Nano How 3: Light Wallets

Guilherme Lawless
Nano Education
Published in
4 min readApr 4, 2019

tl;dr: light wallets provide an easy way for users to send and receive Nano, instead of having to maintain a full node. A light wallet holds your private key and communicates with a full node that the wallet provider runs. To ‘receive’ transactions, it pulls pending blocks and creates corresponding receive blocks; to ‘send’, it generates send blocks and pushes these to the full node. The node then broadcasts the blocks to the network.

Disclaimer

This article does not mention any specific light wallets for Nano, and how they compare against each other. We however invite all developers and wallet providers to discuss their implementation details.

History

In the early Nano/RaiBlocks days, the only option was to run and maintain a full node, which was difficult for many users, cumbersome to access remotely, and had an initial setup time due to having to download the entire ledger.

Work began in late 2017 to bring the community some light wallets, to ease the process of using the network for the basic functionalities of sending and receiving transactions. Since then, there is now a multitude of robust and fully-featured wallets available to choose from, for your phone, desktop, or browser, and some of them cross-platform.

The Basics

Due to being a distributed ledger, you can interact with the Nano network from different wallets, the private keys or seeds are transferable. This means that if your favourite wallet is down for maintenance, you can use another one.

Generating a private key, public key and account address

As we learned in a previous Nano How, a seed generates pairs of private-public keys, and public keys are directly linked to account addresses.

The first step for any light wallet is to generate the user’s keys. This can be either in the form of new keys, from a random seed, or the user’s previous keys from a specific seed that the user provides. In this case, usually the first few accounts that can be generated are checked to see if they have been previously opened. These are the ones presented to the user so it can interact with them.

From the seed, the light wallet derives a private-public key pair and the corresponding account. The private key is stored internally, so that it can be used to sign blocks.

Receiving Transactions

Every light wallet has a full node attached to it. The light wallet server uses the node to discover new pending send blocks, that were sent to one of the user’s accounts. Upon seeing one of these blocks, the wallet then creates a receive block (see the last Nano How for details on that) and signs it with the stored private key for the receiving account. Finally, the proof of work is added and the block is pushed to the node to be published on the network. Once the block is validated and confirmed, that transaction is shown as received and the account’s balance updated.

Receiving Transactions

Sending Transactions

The main difference between receiving and sending a transaction is that a send is initiated by the user, which enters the destination account and amount. The amount is converted to the appropriate unit (raw) and then to a balance. As seen in the last Nano How, one of the necessary fields of a state block is the block hash that precedes it in the account chain (field “previous”). The way the wallet gets this field is by querying the node for the head/frontier block of the account.

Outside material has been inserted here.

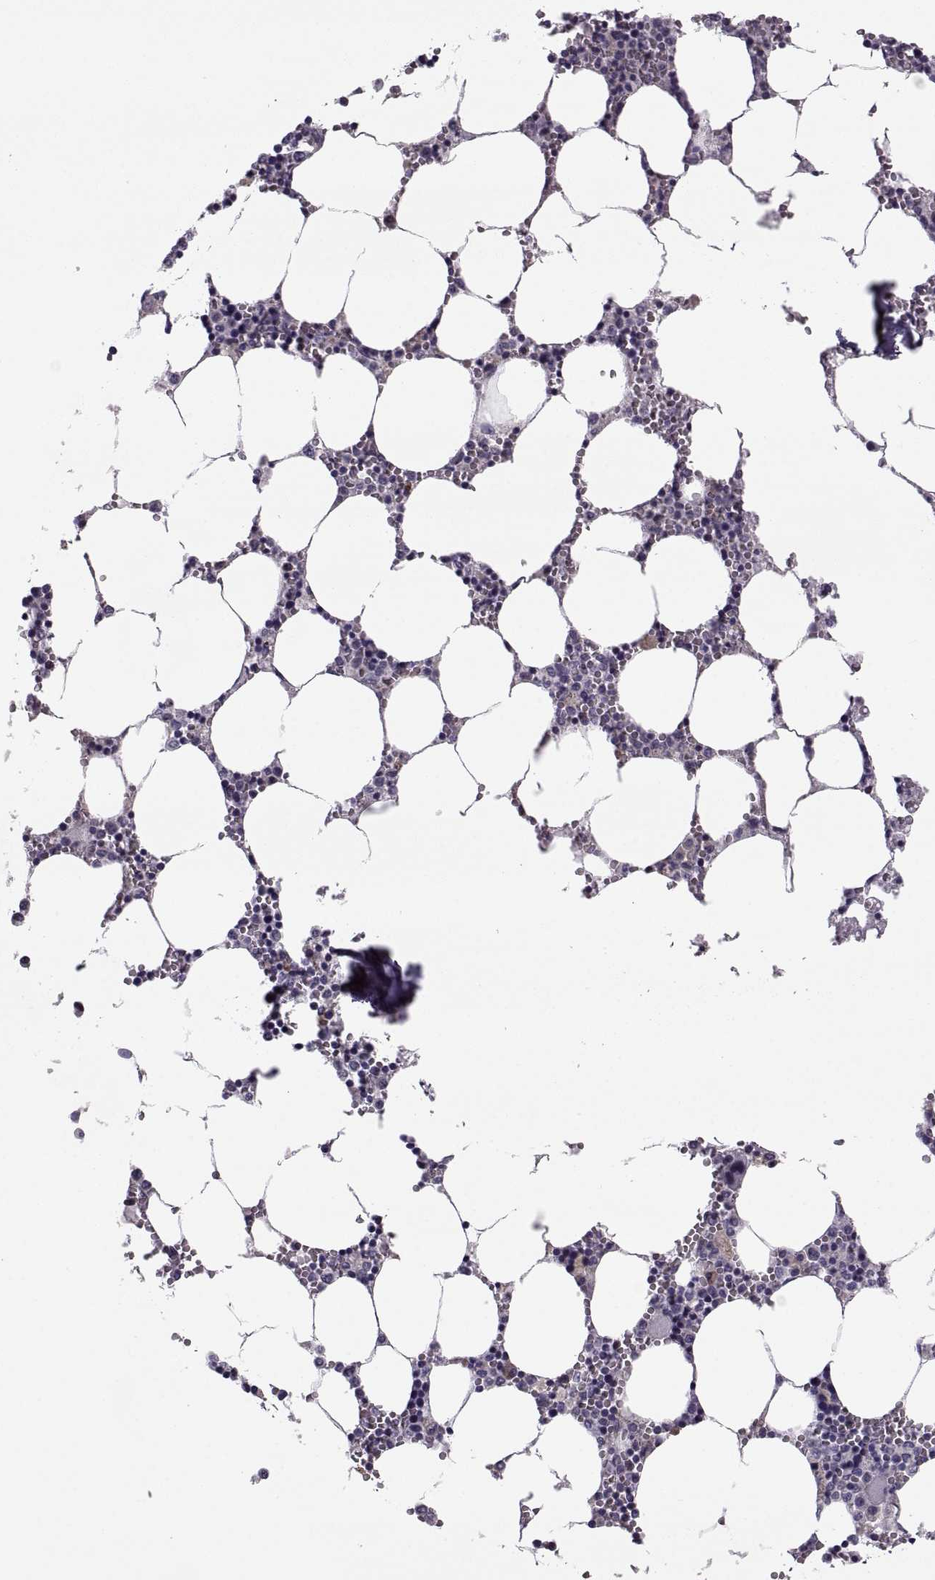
{"staining": {"intensity": "negative", "quantity": "none", "location": "none"}, "tissue": "bone marrow", "cell_type": "Hematopoietic cells", "image_type": "normal", "snomed": [{"axis": "morphology", "description": "Normal tissue, NOS"}, {"axis": "topography", "description": "Bone marrow"}], "caption": "IHC of unremarkable bone marrow reveals no positivity in hematopoietic cells. (Brightfield microscopy of DAB IHC at high magnification).", "gene": "LETM2", "patient": {"sex": "female", "age": 64}}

Similarly to the receive transaction, once the block is created, the wallet signs it using the private key, adds the proof of work, and pushes the block to the network using the node.

Sending Transactions

Proof of Work (PoW)

It is important to note that the PoW for a block can be added after it has been signed. As such, it can be left to the wallet provider the best way to obtain this proof. The options can be summarized in three categories:

  1. The user’s computer itself computes the proof (local PoW)
  2. The wallet provider server computes the proof (remote PoW)
  3. The wallet requests the proof from another service (remote PoW, for example DPoW)

Security Concepts

Because using a light wallet involves relying on a third party server to interact with the network, the most important issue concerns security. There are some techniques facilitated by wallet providers to improve security.

When sensitive data, such as a private keys, have to be stored, they should always be securely encrypted with a user password. Remember to use a strong, unique password. 2-factor authentication can add additional security in case the password has been leaked.

In many light wallets, the sensitive data is kept only locally in the user’s computer, phone or browser cache. The disadvantage with this approach is that if you clear your cache or configuration of the wallet, you will need to re-enter your seed or import the wallet in some other way. In these wallets, block creation and signing usually happens in the wallet itself, natively, such that the wallet provider server never sees the user’s private keys.